The stock price will be the outsized winner of the new staffing policy.
Meta Founder Mark Zuckerberg is targeting Meta's low performers. In an internal memo announcing staff cuts, the CEO told employees to prepare for an "intense year."
Zuckerberg is bringing the heat by announcing a fresh round of cuts aimed at managing low performers.
All those H1-B foreign workers making half a salary are probably on the cutting board unable to justify a half salary.
Meta has been widely known to aggressively add from the H1-B transfer portal to snap up Indian workers for a fraction of the cost of an American national.
Along with the H1-B workers, there will be a 100% removal of the fact-checking division.
Zuckerberg announced that he would do away with “fact-checking” all together and luckily, he will not need that entire division to tell me what the Menlo Park, California truth is anymore.

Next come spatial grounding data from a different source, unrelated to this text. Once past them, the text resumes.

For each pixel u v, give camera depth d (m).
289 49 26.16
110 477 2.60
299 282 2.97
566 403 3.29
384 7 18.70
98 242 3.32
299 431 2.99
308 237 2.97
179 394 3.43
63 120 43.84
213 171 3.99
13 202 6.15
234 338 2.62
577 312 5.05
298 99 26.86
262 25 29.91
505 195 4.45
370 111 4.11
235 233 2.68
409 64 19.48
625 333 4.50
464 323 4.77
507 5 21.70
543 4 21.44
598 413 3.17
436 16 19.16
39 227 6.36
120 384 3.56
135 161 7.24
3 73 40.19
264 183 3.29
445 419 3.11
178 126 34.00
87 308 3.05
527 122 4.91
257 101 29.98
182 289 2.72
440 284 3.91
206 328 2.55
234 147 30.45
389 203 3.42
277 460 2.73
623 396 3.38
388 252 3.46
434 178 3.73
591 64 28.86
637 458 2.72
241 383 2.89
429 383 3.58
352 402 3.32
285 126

The company reportedly plans to exit roughly 5% of the lowest performers. Meta said it plans to backfill the roles with existing staff members.
Meta said U.S. employees impacted by the cuts would be notified by February 10.
Zuckerberg has also announced that he is trashing the DEI (diversity, equity, and inclusion) hiring trend which is surprising since it diametrically opposes what Meta has stood for in the past.
It is arguable that Meta has never stood for anything, but it pays to play on the right team when they are in charge of the government and the ultimate control of how businesses operate.
It's the latest round of cuts in Zuckerberg's self-proclaimed efficiency drive.
In 2023, the CEO declared a "year of efficiency" at Meta, announcing plans to eliminate 10,000 positions and flatten the company's structure to remove some layers of middle management.
In 2022, the company laid off another 11,000 employees, or roughly 13% of its workforce.
Zuckerberg’s $1 million donation to Former President Donald Trump post-election is ironic given that Meta’s Zuckerberg banned the former President from his platform.
Trump was also banned on Twitter when the platform was led by Jack Dorsey.
Without getting too political, what does this all mean?
It will result in higher profits in the short-term and remember that labor is the costliest line item.
Zuckerberg is forging his own cut expenses at all costs strategy to appease shareholders.
I have lamented the lack of profit drivers available for big tech and projects like Meta’s VR goggles have been a total failure.
When I was at the store and tried on the VR goggles myself, my head got dizzy and my eyes started to burn.
It is hard to believe that the product was allowed to go into the public without more quality control or testing.
Zuckerberg will rest his case on ultimate “efficiency” this year and I can easily see over half of Meta’s staff jettisoned in 2025.
It’s not a good time to search for a job in Silicon Valley, because there are more firings than ever before.
It’s also not the greatest time to live in the state of California, and this to me is Zuckerberg’s initial steps to leave the state with his money, influence, company, and technology just like many before him.
He might just keep his enormous Lake Tahoe lake house for a vacation or 2.
Buy dips in Meta stock before earnings and harvest what the state of California has to offer.